# Requirement
Would you return exactly the lines below from the line with "left eye: (39, 180)" through the line with "right shoulder: (202, 153)", both included, and nothing else, leaving out the pictures?

-------- Material for this task --------

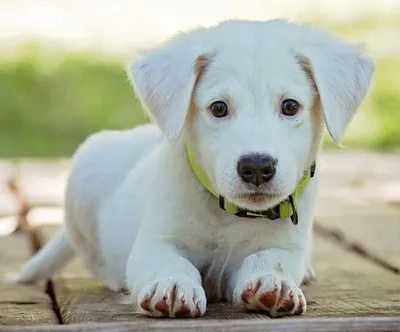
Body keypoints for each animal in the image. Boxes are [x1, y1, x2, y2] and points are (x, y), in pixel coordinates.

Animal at [13, 19, 376, 318]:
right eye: (218, 108)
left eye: (290, 106)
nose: (257, 167)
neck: (227, 212)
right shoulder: (156, 241)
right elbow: (169, 261)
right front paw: (172, 285)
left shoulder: (285, 244)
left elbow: (270, 258)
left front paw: (272, 281)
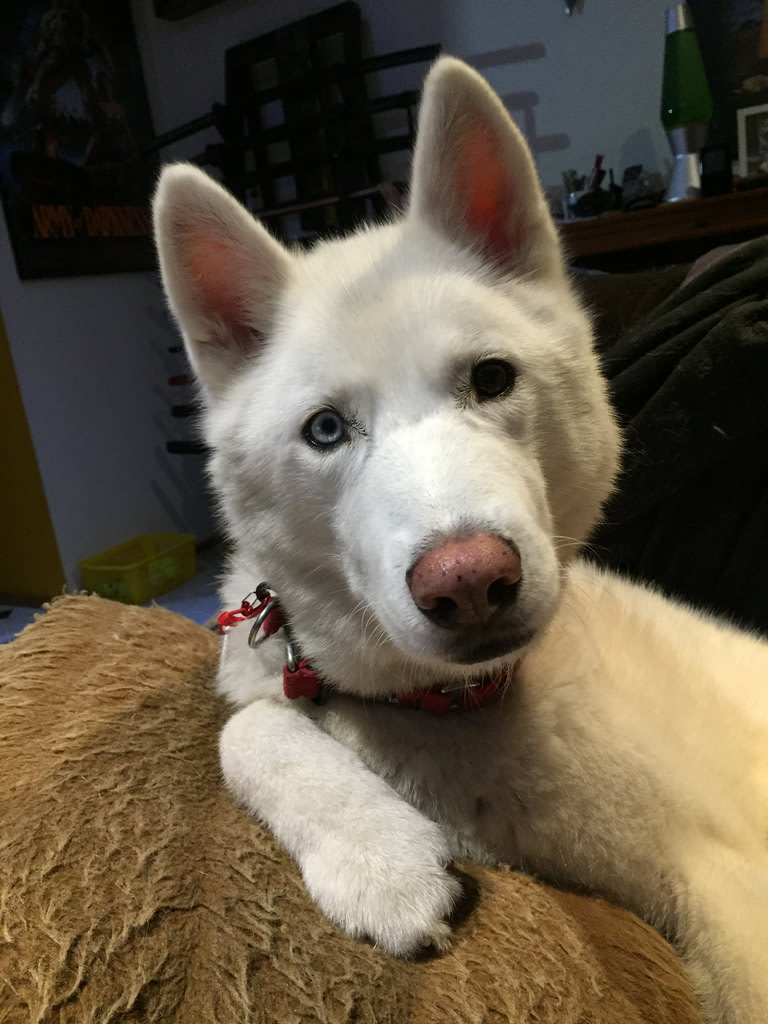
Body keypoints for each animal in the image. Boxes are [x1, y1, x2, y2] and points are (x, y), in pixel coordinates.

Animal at [154, 57, 768, 1024]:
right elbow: (245, 731)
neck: (449, 705)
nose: (469, 580)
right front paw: (379, 861)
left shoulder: (726, 883)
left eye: (491, 378)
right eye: (325, 430)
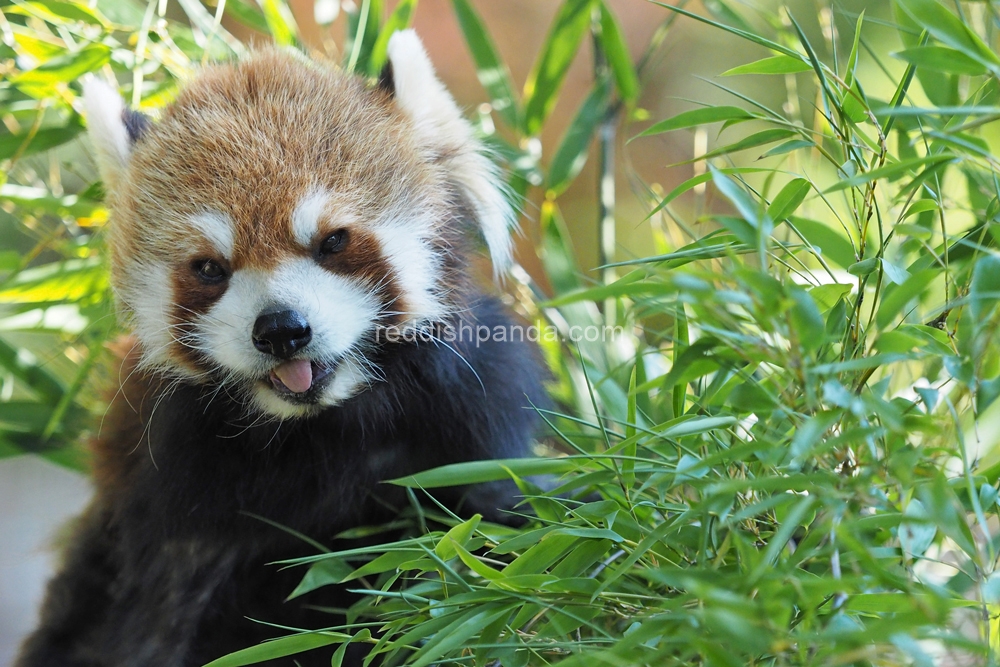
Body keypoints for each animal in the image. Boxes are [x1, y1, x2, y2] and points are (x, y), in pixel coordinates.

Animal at [17, 30, 548, 667]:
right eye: (210, 268)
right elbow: (150, 628)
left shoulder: (471, 423)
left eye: (334, 241)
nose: (281, 330)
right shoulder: (173, 494)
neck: (319, 427)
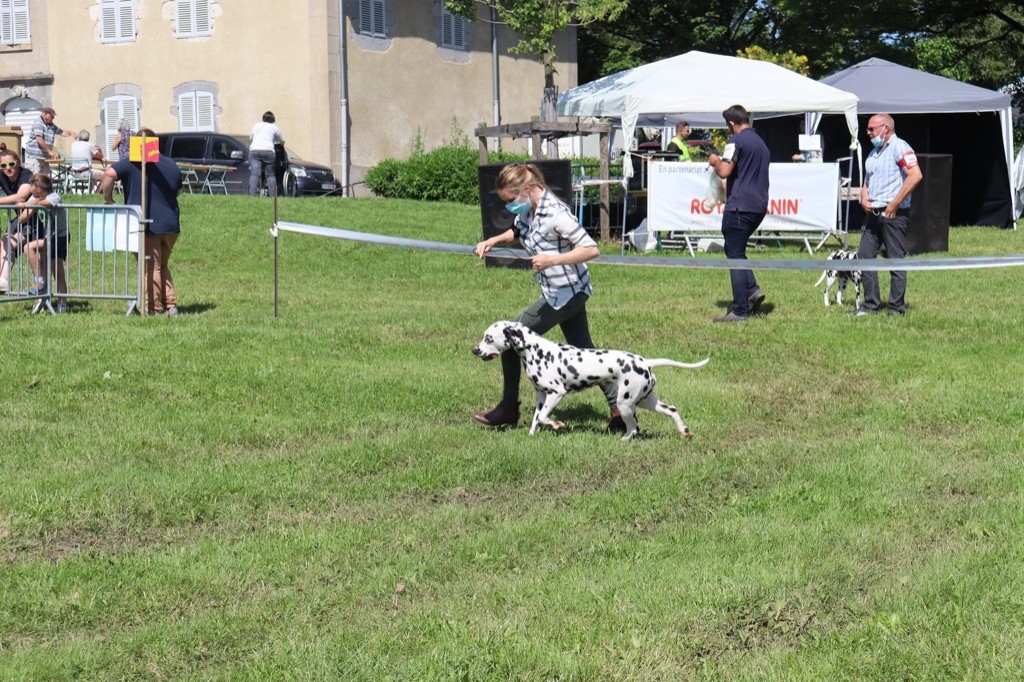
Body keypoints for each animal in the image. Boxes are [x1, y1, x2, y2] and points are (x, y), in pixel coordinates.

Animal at [473, 321, 709, 440]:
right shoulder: (541, 395)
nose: (474, 350)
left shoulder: (556, 393)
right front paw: (532, 435)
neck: (535, 350)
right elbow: (536, 418)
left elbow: (545, 417)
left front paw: (558, 425)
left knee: (633, 428)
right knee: (672, 409)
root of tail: (644, 361)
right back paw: (684, 431)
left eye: (488, 338)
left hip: (626, 403)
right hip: (645, 401)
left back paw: (624, 439)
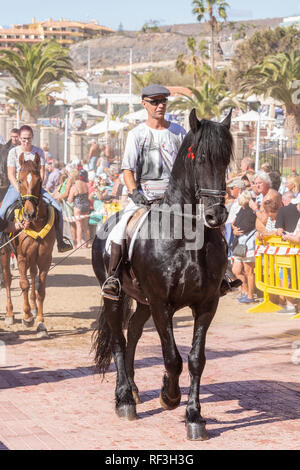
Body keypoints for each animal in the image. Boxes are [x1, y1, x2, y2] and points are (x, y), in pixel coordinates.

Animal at [0, 152, 56, 336]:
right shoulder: (22, 257)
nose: (29, 214)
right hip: (5, 253)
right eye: (19, 180)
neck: (35, 224)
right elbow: (23, 284)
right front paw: (26, 316)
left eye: (39, 180)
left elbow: (40, 289)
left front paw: (40, 322)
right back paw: (10, 313)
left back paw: (32, 307)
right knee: (8, 279)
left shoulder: (45, 258)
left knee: (32, 276)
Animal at [92, 109, 233, 440]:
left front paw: (195, 417)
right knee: (118, 340)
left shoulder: (206, 305)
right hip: (116, 297)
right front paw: (169, 395)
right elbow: (172, 358)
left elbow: (195, 360)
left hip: (142, 302)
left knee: (133, 332)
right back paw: (124, 399)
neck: (185, 235)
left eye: (226, 160)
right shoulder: (161, 304)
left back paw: (133, 387)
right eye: (201, 157)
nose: (216, 216)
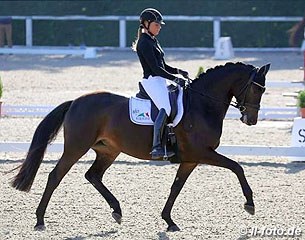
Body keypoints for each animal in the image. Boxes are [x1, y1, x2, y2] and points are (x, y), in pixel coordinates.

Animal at [10, 61, 270, 232]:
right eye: (256, 88)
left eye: (263, 90)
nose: (251, 120)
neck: (201, 104)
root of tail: (75, 102)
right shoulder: (202, 153)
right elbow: (237, 167)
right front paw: (250, 204)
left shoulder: (190, 159)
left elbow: (176, 187)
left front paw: (169, 220)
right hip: (76, 147)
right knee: (55, 176)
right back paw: (40, 220)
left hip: (108, 150)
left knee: (93, 175)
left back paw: (117, 211)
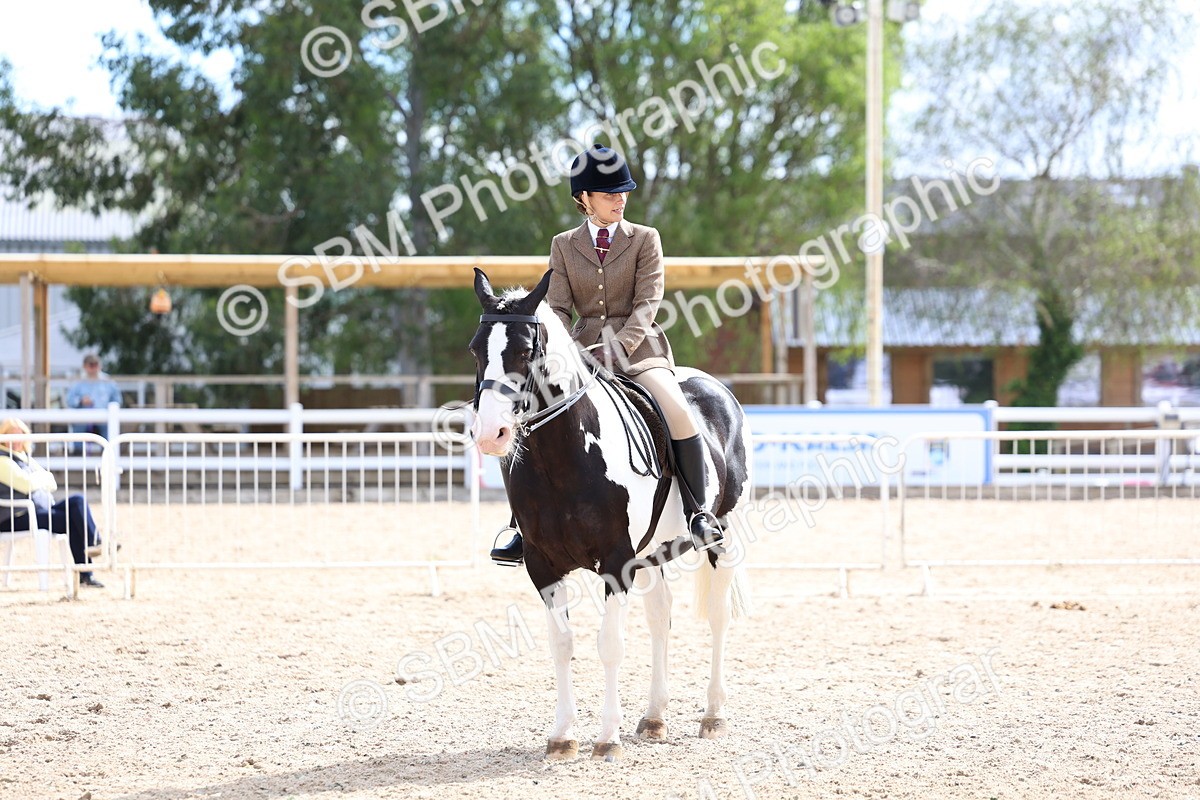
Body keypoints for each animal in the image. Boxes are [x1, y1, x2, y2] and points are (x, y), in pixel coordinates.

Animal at [469, 267, 753, 760]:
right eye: (474, 349)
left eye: (525, 350)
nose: (491, 434)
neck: (562, 459)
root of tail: (714, 387)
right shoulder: (542, 564)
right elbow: (561, 643)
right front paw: (563, 736)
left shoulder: (617, 561)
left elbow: (610, 645)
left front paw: (606, 739)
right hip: (654, 551)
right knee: (661, 616)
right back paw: (654, 717)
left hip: (722, 535)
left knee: (717, 615)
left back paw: (714, 715)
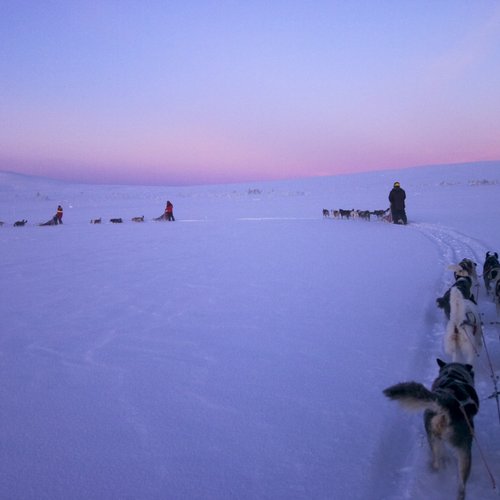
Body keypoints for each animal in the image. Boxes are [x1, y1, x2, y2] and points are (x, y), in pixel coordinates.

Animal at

--------

# Result for this task
left eye: (39, 180)
left elbow: (40, 289)
left front paw: (40, 322)
right back paw: (10, 313)
left back paw: (32, 307)
right knee: (8, 279)
left shoulder: (45, 258)
left knee: (32, 276)
Animal at [92, 109, 233, 440]:
left front paw: (195, 417)
right knee: (118, 340)
left shoulder: (206, 305)
right hip: (116, 297)
right front paw: (169, 395)
right elbow: (172, 358)
left elbow: (195, 360)
left hip: (142, 302)
left knee: (133, 332)
right back paw: (124, 399)
neck: (185, 235)
left eye: (226, 160)
right shoulder: (161, 304)
left back paw: (133, 387)
right eye: (201, 157)
nose: (216, 216)
Body keypoints for each animal in the image. Boxes are [x1, y1, x2, y2] and points are (x, y), in pixel coordinates.

Animal at [10, 61, 270, 232]:
right eye: (256, 88)
left eye: (263, 90)
nose: (251, 120)
neck: (201, 104)
root of tail: (75, 102)
right shoulder: (202, 153)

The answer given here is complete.